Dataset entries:

[Start of section]

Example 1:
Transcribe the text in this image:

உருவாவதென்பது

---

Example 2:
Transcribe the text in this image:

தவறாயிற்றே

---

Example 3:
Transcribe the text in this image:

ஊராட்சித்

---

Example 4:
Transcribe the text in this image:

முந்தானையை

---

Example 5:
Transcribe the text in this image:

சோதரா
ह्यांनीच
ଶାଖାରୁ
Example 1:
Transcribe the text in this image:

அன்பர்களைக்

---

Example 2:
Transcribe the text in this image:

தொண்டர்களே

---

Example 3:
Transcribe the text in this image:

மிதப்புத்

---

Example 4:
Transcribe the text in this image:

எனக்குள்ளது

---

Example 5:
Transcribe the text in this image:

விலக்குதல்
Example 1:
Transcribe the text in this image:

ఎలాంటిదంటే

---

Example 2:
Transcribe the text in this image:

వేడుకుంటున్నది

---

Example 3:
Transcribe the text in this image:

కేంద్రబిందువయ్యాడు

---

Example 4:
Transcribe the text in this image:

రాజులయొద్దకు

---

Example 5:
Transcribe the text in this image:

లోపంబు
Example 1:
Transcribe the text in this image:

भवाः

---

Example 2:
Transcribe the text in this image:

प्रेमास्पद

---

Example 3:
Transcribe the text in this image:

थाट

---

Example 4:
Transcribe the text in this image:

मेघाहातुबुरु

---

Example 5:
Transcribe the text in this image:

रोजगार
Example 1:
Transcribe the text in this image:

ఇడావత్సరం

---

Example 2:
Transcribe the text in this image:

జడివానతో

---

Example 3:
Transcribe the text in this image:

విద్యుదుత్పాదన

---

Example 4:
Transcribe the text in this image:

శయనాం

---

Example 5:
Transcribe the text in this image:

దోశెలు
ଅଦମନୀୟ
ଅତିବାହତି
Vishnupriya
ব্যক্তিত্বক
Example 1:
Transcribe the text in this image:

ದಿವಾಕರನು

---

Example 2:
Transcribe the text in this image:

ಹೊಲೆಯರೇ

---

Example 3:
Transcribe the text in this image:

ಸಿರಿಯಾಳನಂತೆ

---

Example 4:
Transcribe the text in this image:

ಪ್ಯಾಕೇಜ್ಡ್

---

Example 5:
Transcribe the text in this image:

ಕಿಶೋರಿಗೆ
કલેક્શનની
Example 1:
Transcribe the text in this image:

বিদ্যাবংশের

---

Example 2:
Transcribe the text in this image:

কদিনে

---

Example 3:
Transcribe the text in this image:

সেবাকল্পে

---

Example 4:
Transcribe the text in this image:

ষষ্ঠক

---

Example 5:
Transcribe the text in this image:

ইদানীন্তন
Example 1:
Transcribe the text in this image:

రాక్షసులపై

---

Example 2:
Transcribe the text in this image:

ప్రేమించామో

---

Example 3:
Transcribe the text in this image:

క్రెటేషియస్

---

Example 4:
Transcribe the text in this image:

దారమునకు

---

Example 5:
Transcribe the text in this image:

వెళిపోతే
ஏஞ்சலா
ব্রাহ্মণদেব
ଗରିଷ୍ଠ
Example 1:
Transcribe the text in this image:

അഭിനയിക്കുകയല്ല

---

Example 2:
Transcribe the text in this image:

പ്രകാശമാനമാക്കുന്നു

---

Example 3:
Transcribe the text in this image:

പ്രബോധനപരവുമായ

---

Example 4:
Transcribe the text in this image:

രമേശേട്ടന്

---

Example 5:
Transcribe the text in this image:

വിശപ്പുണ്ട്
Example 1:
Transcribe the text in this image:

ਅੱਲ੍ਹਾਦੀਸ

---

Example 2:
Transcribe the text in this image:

[End of section]

[Exercise] Copy each entry above exactly, character for character.

[Solution to this problem]
Example 1:
Transcribe the text in this image:

உருவாவதென்பது

---

Example 2:
Transcribe the text in this image:

தவறாயிற்றே

---

Example 3:
Transcribe the text in this image:

ஊராட்சித்

---

Example 4:
Transcribe the text in this image:

முந்தானையை

---

Example 5:
Transcribe the text in this image:

சோதரா
ह्यांनीच
ଶାଖାରୁ
Example 1:
Transcribe the text in this image:

அன்பர்களைக்

---

Example 2:
Transcribe the text in this image:

தொண்டர்களே

---

Example 3:
Transcribe the text in this image:

மிதப்புத்

---

Example 4:
Transcribe the text in this image:

எனக்குள்ளது

---

Example 5:
Transcribe the text in this image:

விலக்குதல்
Example 1:
Transcribe the text in this image:

ఎలాంటిదంటే

---

Example 2:
Transcribe the text in this image:

వేడుకుంటున్నది

---

Example 3:
Transcribe the text in this image:

కేంద్రబిందువయ్యాడు

---

Example 4:
Transcribe the text in this image:

రాజులయొద్దకు

---

Example 5:
Transcribe the text in this image:

లోపంబు
Example 1:
Transcribe the text in this image:

भवाः

---

Example 2:
Transcribe the text in this image:

प्रेमास्पद

---

Example 3:
Transcribe the text in this image:

थाट

---

Example 4:
Transcribe the text in this image:

मेघाहातुबुरु

---

Example 5:
Transcribe the text in this image:

रोजगार
Example 1:
Transcribe the text in this image:

ఇడావత్సరం

---

Example 2:
Transcribe the text in this image:

జడివానతో

---

Example 3:
Transcribe the text in this image:

విద్యుదుత్పాదన

---

Example 4:
Transcribe the text in this image:

శయనాం

---

Example 5:
Transcribe the text in this image:

దోశెలు
ଅଦମନୀୟ
ଅତିବାହତି
Vishnupriya
ব্যক্তিত্বক
Example 1:
Transcribe the text in this image:

ದಿವಾಕರನು

---

Example 2:
Transcribe the text in this image:

ಹೊಲೆಯರೇ

---

Example 3:
Transcribe the text in this image:

ಸಿರಿಯಾಳನಂತೆ

---

Example 4:
Transcribe the text in this image:

ಪ್ಯಾಕೇಜ್ಡ್

---

Example 5:
Transcribe the text in this image:

ಕಿಶೋರಿಗೆ
કલેક્શનની
Example 1:
Transcribe the text in this image:

বিদ্যাবংশের

---

Example 2:
Transcribe the text in this image:

কদিনে

---

Example 3:
Transcribe the text in this image:

সেবাকল্পে

---

Example 4:
Transcribe the text in this image:

ষষ্ঠক

---

Example 5:
Transcribe the text in this image:

ইদানীন্তন
Example 1:
Transcribe the text in this image:

రాక్షసులపై

---

Example 2:
Transcribe the text in this image:

ప్రేమించామో

---

Example 3:
Transcribe the text in this image:

క్రెటేషియస్

---

Example 4:
Transcribe the text in this image:

దారమునకు

---

Example 5:
Transcribe the text in this image:

వెళిపోతే
ஏஞ்சலா
ব্রাহ্মণদেব
ଗରିଷ୍ଠ
Example 1:
Transcribe the text in this image:

അഭിനയിക്കുകയല്ല

---

Example 2:
Transcribe the text in this image:

പ്രകാശമാനമാക്കുന്നു

---

Example 3:
Transcribe the text in this image:

പ്രബോധനപരവുമായ

---

Example 4:
Transcribe the text in this image:

രമേശേട്ടന്

---

Example 5:
Transcribe the text in this image:

വിശപ്പുണ്ട്
Example 1:
Transcribe the text in this image:

ਅੱਲ੍ਹਾਦੀਸ

---

Example 2:
Transcribe the text in this image:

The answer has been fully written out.